You can’t blame him for thinking everything and everyone’s for sale. He sees with his own eyes how cheaply people are bought - a hundred euro cheque, an expedited driving test, an unmerited driving licence, a phantom job, undeserved disability benefits. It’s true, some cost a bit more - two CEO jobs, direct contracts, a whole new Maltese language centre to head, government land, non-starter development permits. But ultimately they all take up the offer.  None resist too long, and when they do it’s just another part of their negotiation strategy. You just need to find the right price and they’ll sell you their soul. That’s the point of Abela’s customer care offices.  That’s why he’s got an army of customer care officers.  That’s the way our politics works, he insisted - and if anybody thinks this isn’t how our politics should work, Abela disagrees.

Abela’s politics is built on buying people. It’s an elaborate patron-client scam which benefits him, his party and his friends and exploits everybody else. And it always works.

That’s why Abela was so confident that the Sofia problem would evaporate. He was certain Sofia’s mum would back off - at the right price. Abela couldn’t imagine that somebody would be so stupid as to turn down good money.  Abela thinks everybody reasons like he does.

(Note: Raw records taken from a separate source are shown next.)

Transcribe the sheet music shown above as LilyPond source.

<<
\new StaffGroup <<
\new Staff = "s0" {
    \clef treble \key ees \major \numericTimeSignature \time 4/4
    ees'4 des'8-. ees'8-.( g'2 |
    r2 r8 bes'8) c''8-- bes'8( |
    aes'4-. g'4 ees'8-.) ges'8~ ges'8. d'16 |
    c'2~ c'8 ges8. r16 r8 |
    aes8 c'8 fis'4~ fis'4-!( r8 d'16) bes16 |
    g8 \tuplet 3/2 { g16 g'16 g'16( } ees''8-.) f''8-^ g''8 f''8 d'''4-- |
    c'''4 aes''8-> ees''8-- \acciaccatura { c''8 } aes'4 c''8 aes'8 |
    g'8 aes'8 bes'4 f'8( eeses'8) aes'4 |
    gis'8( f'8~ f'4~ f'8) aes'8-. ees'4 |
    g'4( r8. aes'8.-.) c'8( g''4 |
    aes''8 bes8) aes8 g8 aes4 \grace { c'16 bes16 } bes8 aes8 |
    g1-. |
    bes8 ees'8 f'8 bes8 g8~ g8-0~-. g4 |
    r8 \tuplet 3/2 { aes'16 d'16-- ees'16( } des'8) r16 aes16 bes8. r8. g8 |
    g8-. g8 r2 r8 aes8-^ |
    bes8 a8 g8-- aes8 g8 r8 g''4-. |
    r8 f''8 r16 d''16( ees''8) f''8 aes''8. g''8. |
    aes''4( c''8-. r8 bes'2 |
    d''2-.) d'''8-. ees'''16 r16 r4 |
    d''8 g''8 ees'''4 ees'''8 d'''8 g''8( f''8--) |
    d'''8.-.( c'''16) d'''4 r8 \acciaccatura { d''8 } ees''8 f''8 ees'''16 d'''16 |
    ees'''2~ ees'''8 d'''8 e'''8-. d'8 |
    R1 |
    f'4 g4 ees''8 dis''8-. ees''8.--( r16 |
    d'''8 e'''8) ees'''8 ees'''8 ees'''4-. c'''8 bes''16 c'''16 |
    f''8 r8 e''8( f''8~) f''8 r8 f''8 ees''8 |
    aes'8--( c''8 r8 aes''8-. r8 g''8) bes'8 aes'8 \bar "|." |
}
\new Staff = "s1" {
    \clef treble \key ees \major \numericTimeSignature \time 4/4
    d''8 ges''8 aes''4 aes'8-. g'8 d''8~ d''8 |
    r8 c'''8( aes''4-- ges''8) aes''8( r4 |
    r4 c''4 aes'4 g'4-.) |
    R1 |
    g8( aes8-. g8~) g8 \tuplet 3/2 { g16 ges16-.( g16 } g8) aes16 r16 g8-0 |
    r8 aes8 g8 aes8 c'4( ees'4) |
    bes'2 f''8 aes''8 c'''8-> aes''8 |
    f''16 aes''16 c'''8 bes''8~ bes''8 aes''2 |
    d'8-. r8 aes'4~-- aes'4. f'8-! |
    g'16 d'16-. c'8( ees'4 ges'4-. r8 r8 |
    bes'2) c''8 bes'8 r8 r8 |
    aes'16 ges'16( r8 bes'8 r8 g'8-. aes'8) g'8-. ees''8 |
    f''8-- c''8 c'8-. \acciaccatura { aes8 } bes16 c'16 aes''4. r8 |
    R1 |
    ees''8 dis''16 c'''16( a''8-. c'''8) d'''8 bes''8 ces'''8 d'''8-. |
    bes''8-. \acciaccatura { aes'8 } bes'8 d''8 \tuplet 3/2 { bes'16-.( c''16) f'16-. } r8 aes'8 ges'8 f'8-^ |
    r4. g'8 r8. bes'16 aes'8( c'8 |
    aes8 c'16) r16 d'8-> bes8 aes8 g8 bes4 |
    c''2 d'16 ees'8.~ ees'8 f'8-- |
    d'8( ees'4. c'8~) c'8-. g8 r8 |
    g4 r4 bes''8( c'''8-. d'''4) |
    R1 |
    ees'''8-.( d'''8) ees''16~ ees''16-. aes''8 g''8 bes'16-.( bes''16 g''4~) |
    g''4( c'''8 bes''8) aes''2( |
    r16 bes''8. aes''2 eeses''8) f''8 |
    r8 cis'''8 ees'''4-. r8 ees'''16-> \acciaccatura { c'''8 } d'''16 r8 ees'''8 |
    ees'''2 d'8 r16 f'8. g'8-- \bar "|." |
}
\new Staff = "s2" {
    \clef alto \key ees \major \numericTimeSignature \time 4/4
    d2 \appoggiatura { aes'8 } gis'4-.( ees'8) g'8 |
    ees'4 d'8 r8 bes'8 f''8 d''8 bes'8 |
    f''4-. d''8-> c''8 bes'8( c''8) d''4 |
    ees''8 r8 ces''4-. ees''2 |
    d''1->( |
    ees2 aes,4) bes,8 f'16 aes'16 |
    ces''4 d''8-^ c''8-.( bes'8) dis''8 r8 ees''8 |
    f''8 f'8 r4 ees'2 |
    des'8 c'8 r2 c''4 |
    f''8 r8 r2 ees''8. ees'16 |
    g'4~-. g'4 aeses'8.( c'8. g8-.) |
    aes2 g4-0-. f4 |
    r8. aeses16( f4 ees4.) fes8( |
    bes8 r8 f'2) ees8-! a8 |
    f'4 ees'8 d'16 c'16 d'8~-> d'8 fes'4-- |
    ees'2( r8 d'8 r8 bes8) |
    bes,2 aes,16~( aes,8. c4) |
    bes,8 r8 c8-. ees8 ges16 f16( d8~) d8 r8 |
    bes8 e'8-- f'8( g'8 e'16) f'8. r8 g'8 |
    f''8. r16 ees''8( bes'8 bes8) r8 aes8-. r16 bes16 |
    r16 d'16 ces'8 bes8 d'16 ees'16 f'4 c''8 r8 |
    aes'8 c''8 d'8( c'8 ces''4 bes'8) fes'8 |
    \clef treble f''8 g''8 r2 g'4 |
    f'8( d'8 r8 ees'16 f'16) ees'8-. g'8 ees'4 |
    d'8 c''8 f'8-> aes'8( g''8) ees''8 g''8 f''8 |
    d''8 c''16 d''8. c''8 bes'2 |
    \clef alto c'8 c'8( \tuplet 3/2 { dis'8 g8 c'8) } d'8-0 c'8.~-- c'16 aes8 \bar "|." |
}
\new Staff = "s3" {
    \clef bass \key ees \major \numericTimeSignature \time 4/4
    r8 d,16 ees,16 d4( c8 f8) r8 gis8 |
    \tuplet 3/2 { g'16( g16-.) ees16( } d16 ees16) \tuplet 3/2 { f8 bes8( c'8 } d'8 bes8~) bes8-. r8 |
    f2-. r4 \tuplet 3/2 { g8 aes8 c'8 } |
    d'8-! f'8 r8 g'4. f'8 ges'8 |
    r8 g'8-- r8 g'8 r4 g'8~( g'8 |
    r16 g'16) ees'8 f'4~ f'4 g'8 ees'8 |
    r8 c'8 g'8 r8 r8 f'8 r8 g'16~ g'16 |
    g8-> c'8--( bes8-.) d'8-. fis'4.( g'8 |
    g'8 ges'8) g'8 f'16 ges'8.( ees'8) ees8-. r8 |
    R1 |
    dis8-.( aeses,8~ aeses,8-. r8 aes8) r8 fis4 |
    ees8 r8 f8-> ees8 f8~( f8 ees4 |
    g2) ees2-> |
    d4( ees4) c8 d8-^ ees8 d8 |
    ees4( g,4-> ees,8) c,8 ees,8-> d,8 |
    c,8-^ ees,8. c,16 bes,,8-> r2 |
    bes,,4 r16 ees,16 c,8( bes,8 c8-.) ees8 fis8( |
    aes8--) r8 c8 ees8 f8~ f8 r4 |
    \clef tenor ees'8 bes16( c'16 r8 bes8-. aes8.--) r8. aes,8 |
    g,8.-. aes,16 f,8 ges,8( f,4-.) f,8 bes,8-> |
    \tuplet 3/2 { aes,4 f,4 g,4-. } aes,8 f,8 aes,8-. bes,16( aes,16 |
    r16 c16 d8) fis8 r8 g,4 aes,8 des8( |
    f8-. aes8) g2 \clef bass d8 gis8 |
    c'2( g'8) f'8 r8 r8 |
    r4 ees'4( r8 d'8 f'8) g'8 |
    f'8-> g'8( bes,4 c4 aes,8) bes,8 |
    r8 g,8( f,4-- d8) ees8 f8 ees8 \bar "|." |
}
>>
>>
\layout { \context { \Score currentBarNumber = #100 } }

We know what drives the man - money, greed. When he was earning €17,000 per month in his plum job at the Planning Authority he had the cheek to claim tens of thousands more in overtime payment. And that wasn’t enough. He had other consultancies with several other entities - Airmalta, ARMS, and the Environment Ministry.

So blinded is he by greed that he entered into a slimy deal with Christian Borg, a man with a dodgy past, now charged with kidnapping, for just €45,000. Abela didn’t need that money. He wasn’t dying of hunger.

Christian Borg applied for a PA permit to build on a parcel of land he had no legal title to and on which Robert Abela held a promise of sale. Abela was legal consultant to the PA. Once the permit was issued for building of apartments and garages, Abela sold his rights on that land to Borg for 45,000 euro. Borg must have had some secret prior deal with Abela. Otherwise why and how could he apply for a permit on land under promise of sale to Abela? 

No wonder Abela keeps trying to evade the subject.  No wonder he got so furious when Jacob Borg asked him about it.  “It was just a small plot in Zabbar”.  No it wasn’t.  It was far more. It was a declaration of Abela’s insatiable greed.  No wonder he wanted to kill the subject when Mark Laurence Zammit raised it in his interview.

But the pampered kid was in for a big surprise. Sofia’s mother turned him down. She wasn’t going to sell out. This was her son, her only son.  This was his life. She would never, for a second, dream of betraying her own son’s memory.  A husband might betray his wife.  But a mother, her son? She couldn’t believe Abela was even trying this out with her. The disgust she must have felt at Abela’s shameless cynicism must have been overwhelming.

“How are you?”, he asked Isabelle Bonnici, putting on his charm offensive while escorting her into the parliament lift. “I am battling (“Nikkumbatti”) because I want the whole truth”, she replied boldly. She was thinking of her son’s cruel end, crushed under the rubble. Robert Abela, as is his wont, had other things on his mind “I’ll have to sign in otherwise they’ll charge me 50 euro”.